Thursday, July 22, 2010

Credit Scoring and Long Term Unemployment

Fred Clark:

MSN Money's Liz Pulliam Weston says a survey of HR managers found the use of credit-checks in hiring had increased from 25 percent in 1998 to 43 percent in 2006. Weston also describes the elegantly nasty conundrum this creates for those who lost their jobs in the global financial crisis:

Many Americans these days are discovering the Catch-22 of unemployment. And that is: You might fall behind on your bills because you've lost your job, and you might not be able to land a new job because you've fallen behind on your bills.

It's even worse than that, actually. One component we've identified in the secretive alleged formulas used by the credit rating agencies is that frequent credit checks will lower your credit score. So even if the unemployed somehow manage not to fall behind on their bills, they're still screwed.

Say you're unemployed and you decide to work your tail off to land a new job, so you send out 40 résumés a week. Half of the companies might decide to do a credit-check before getting back to you. This sets off alarm-bells at the credit-rating agencies. Twenty credit-checks in one week?
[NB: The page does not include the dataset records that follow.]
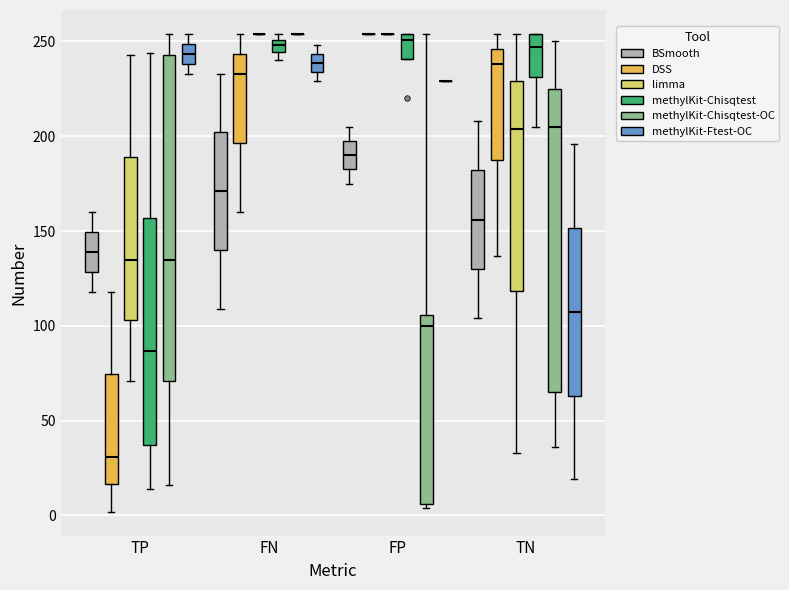

Comparing the boxes themselves (not the whiskers), which one is the tallest?

TP (methylKit-Chisqtest-OC)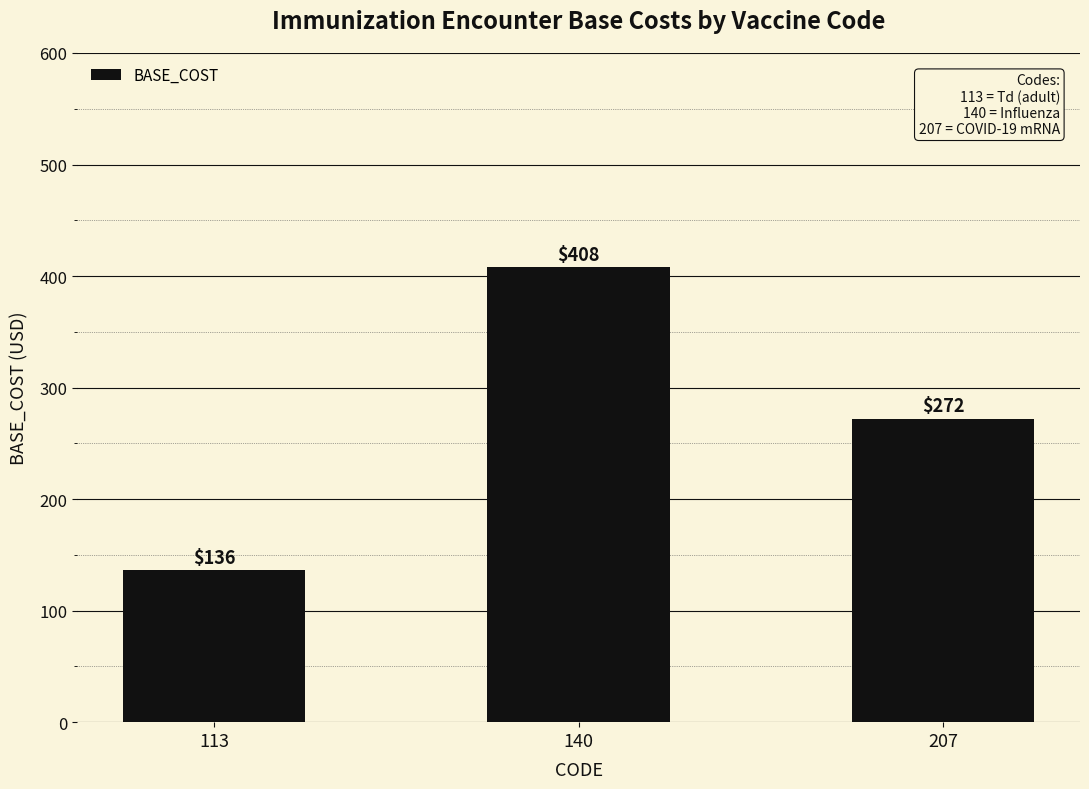

List the labels in order of value, largest first.

140, 207, 113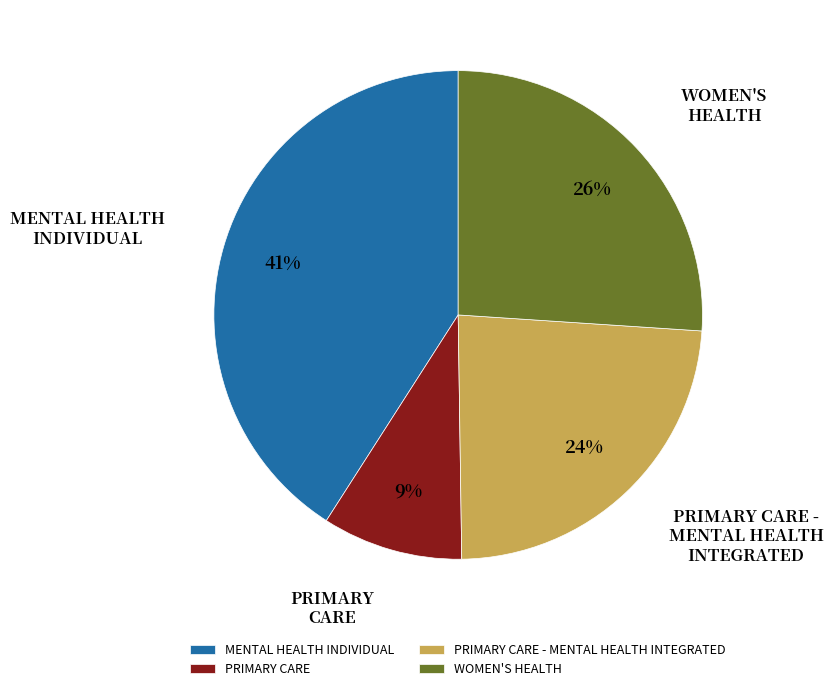

Is MENTAL HEALTH INDIVIDUAL the majority of the pie?

No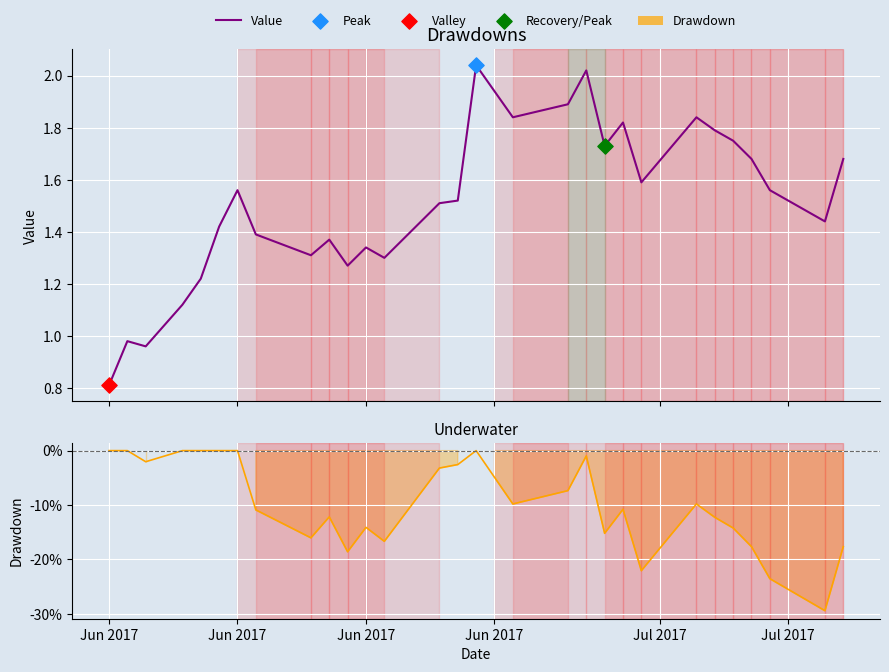

Which series contains the lowest Y value?

Drawdown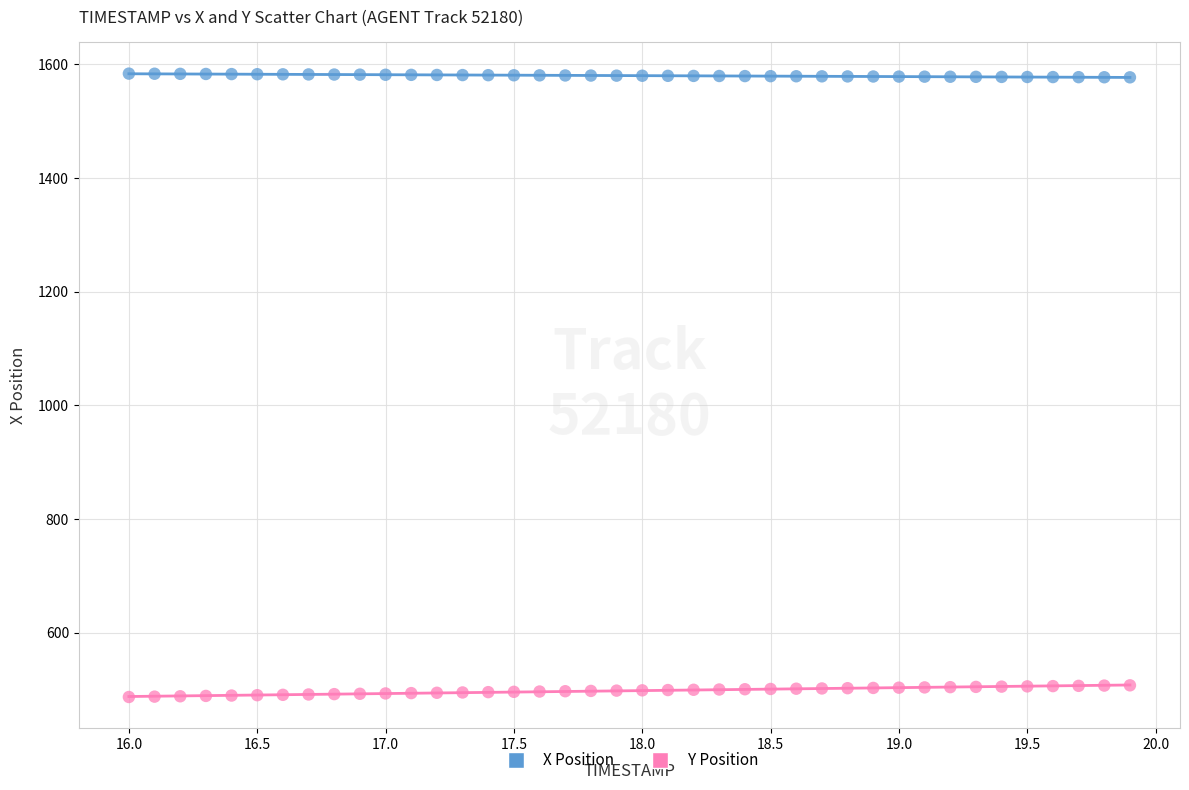

Across all data points, what is the range of X values (max minus min)?

3.9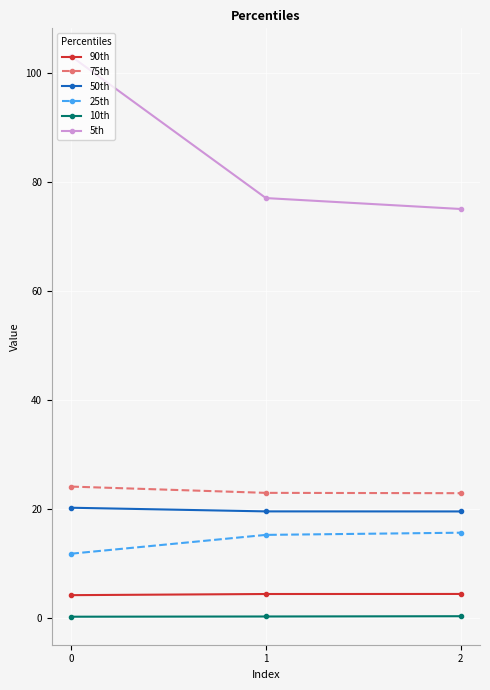

What is the difference between the maximum and second lowest values in the 5th series?

26.0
There goes your credit score. And there goes your hope of landing a new job.

This is what the use of credit scoring in employment decisions means: Looking for a job disqualifies you from being hired.

This is cruelly Kafkaesque. It's also bad for employers, arbitrarily reducing the size of their pool of qualified potential employees. And it's hindering economic recovery, prolonging the revenue-loss and the expense of unemployment, hobbling economic growth and therefore, yep, reducing the overall number of new employees being hired.